VANCOUVER -- Two days after a cyberattack first impacted customers who rely on public transit, officials with Metro Vancouver's TransLink are providing more details on what happened.

In an emailed statement, the company's CEO said TransLink was the target of a ransomware attack.

"This attack included communications to TransLink through a printed message," Kevin Desmond said.

However, he did not provide details on what that communication entailed.

He wrote that TransLink uses "a number of tools" to monitor its IT infrastructure for such attacks, and that when it was detected Tuesday, some systems were shut down to contain the threat.

What that move meant for customers, who were only told there had been "suspicious network activity," was they could no longer use debit and credit cards to buy a transit pass. They also couldn't use their credit cards at Tap and Pay fare gates.

Vending machines were accepting cash only for customers who needed to load fares or buy a single ticket, which was an issue for those without pre-loaded Compass Card transit passes.
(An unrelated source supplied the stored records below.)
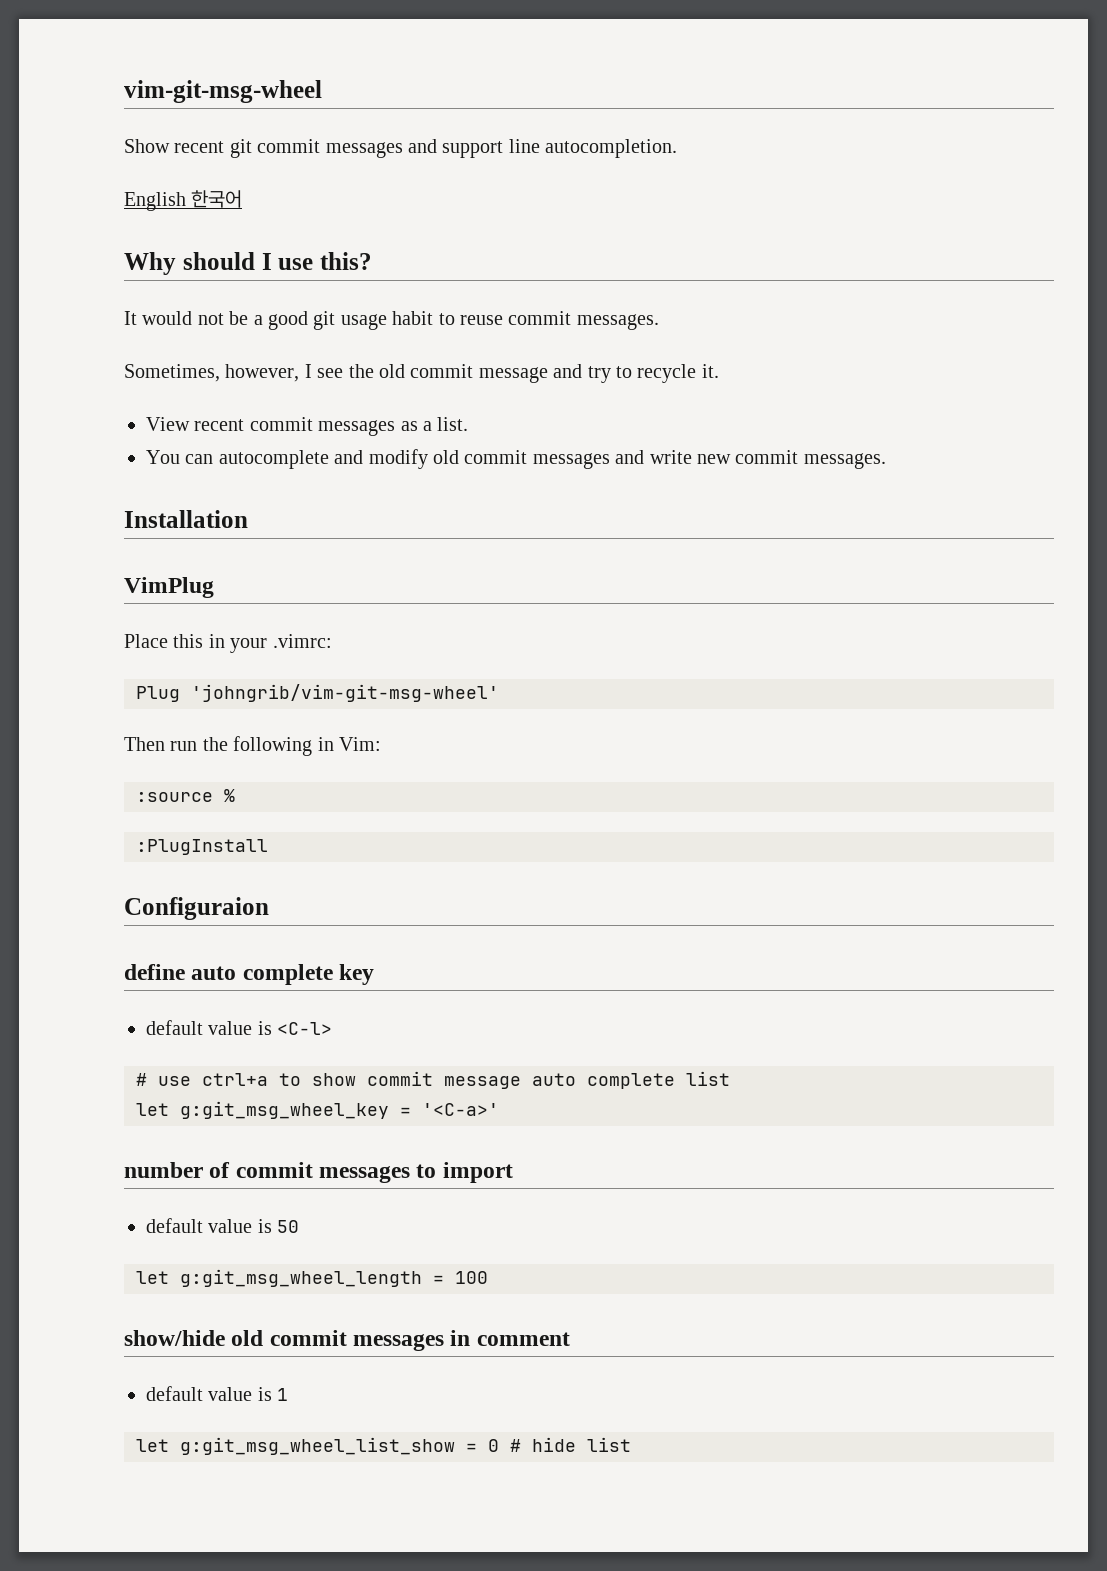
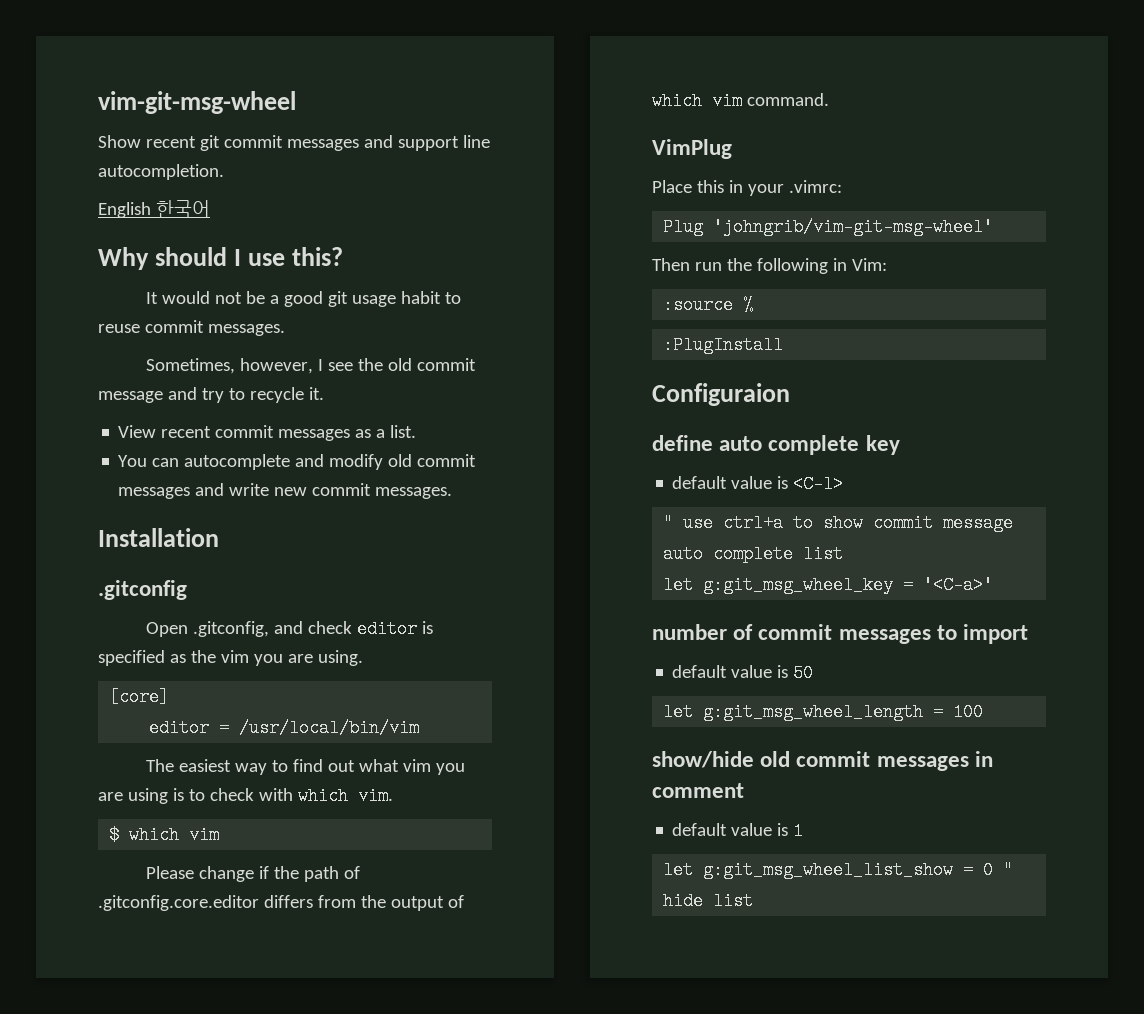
(248, 519) none -> [98,580,187,600] [145,620,433,638] [98,650,363,666] [109,688,170,706] [149,719,420,737] [145,759,465,775] [98,787,393,805] [109,826,220,844] [145,866,360,882] [98,895,464,911] [652,92,829,110] // .gitconfig // Open .gitconfig, and check editor is specified as the vim you are using. // [core] // editor = /usr/local/bin/vim // The easiest way to find out what vim you are using is to check with which vim. // $ which vim // Please change if the path of .gitconfig.core.editor differs from the output of which vim command.
[136,1073,147,1086] # -> [663,514,674,532] "
[510,1439,521,1452] # -> [1003,861,1014,879] "

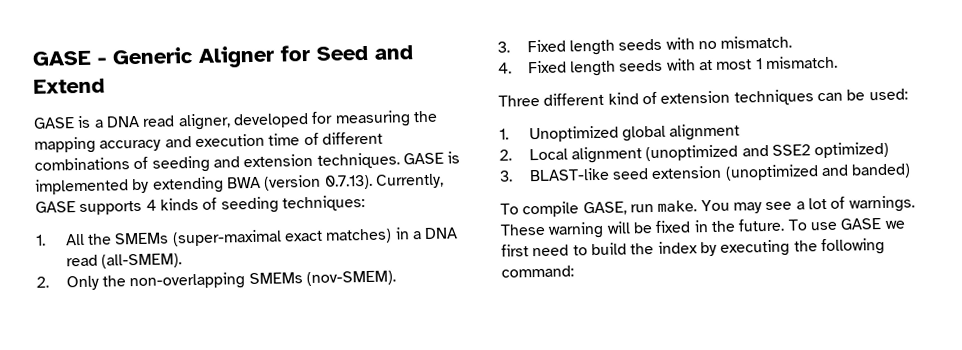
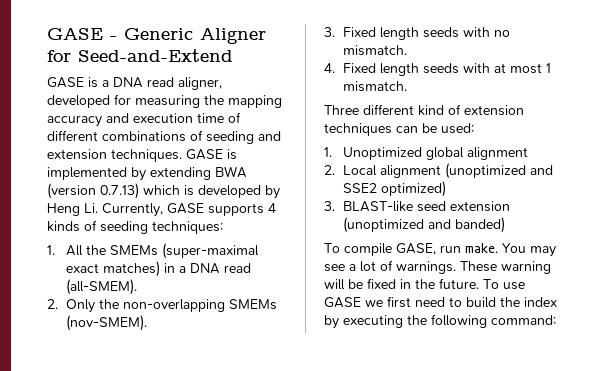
[316,45,413,61] [33,78,105,94] Seed and Extend -> [78,49,233,62] Seed-and-Extend
[323,174,373,190] 0.7.13). -> [100,183,280,199] [47,203,98,216] 0.7.13) which is developed by Heng Li.

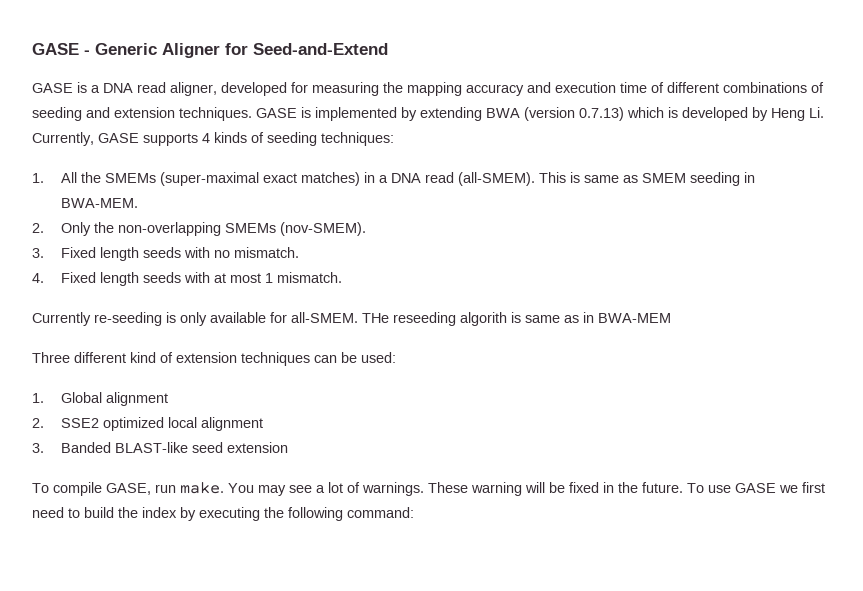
(138, 287) none -> [538,172,755,186] [60,198,138,208] This is same as SMEM seeding in BWA-MEM.
(408, 86) none -> [32,312,671,326] // Currently re-seeding is only available for all-SMEM. THe reseeding algorith is same as in BWA-MEM
[343,147,465,160] Unoptimized global -> [60,392,102,403] Global
[343,163,554,179] [343,181,447,197] [324,201,335,211] Local alignment (unoptimized and SSE2 optimized) // 3. -> [60,417,263,431] [32,442,111,453] SSE2 optimized local alignment // 3. Banded
[343,217,506,233] (unoptimized and banded) -> (288, 447) none

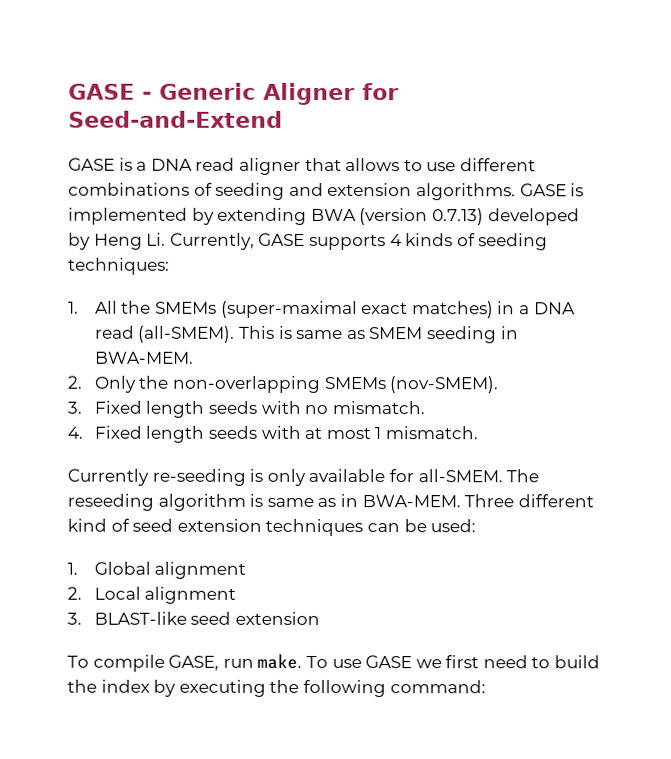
[170,82,664,96] aligner, developed for measuring the mapping accuracy and execution time of -> [238,157,457,175] aligner that allows to use
[179,107,252,121] techniques. -> [415,183,516,201] algorithms.
[627,107,678,118] which is -> (484, 217) none
[362,312,507,326] THe reseeding algorith -> [506,469,540,483] [67,493,246,511] The reseeding algorithm
[598,313,671,323] BWA-MEM // -> [361,495,461,508] BWA-MEM.
(173, 357) none -> [132,518,174,532] seed
[60,417,197,431] SSE2 optimized local -> [93,586,141,600] Local
[60,442,111,453] Banded -> (82, 618) none
[228,482,683,496] You may see a lot of warnings. These warning will be fixed in the future. -> (303, 661) none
There were also problems with accessing stored balances for those who'd added money to their cards in person or online since Tuesday.

CTV News reached out to TransLink Tuesday, and again when the payment issues stretched into a second day, but was told no further information would be given at the time, something a cybersecurity expert called a "cop out."

The company said it was limiting its comment because the matter was under investigation, but Dominic Vogel said communication with customers is key in these types of incidents.

"Just because law enforcement is involved doesn't mean you can't be transparent," Vogel said in an interview with CTV News on Wednesday.

The attack is under investigation by Metro Vancouver Transit Police, local and national cybersecurity experts and the BC RCMP.

Desmond said the forensic investigation will look at how the incident occurred and what information may have been accessed.

"We want to assure our customers that TransLink does not store fare payment data. We use a secure third-party payment processor for all fare transactions, and we do not have access to that type of data."

Apologizing to customers impacted by the sudden shutdown, Desmond said customers can again use payment cards at vending machines and fare gates.

He added anyone who recently purchased a monthly pass or loaded cash onto their card and noticed it was missing should soon see the credit loaded.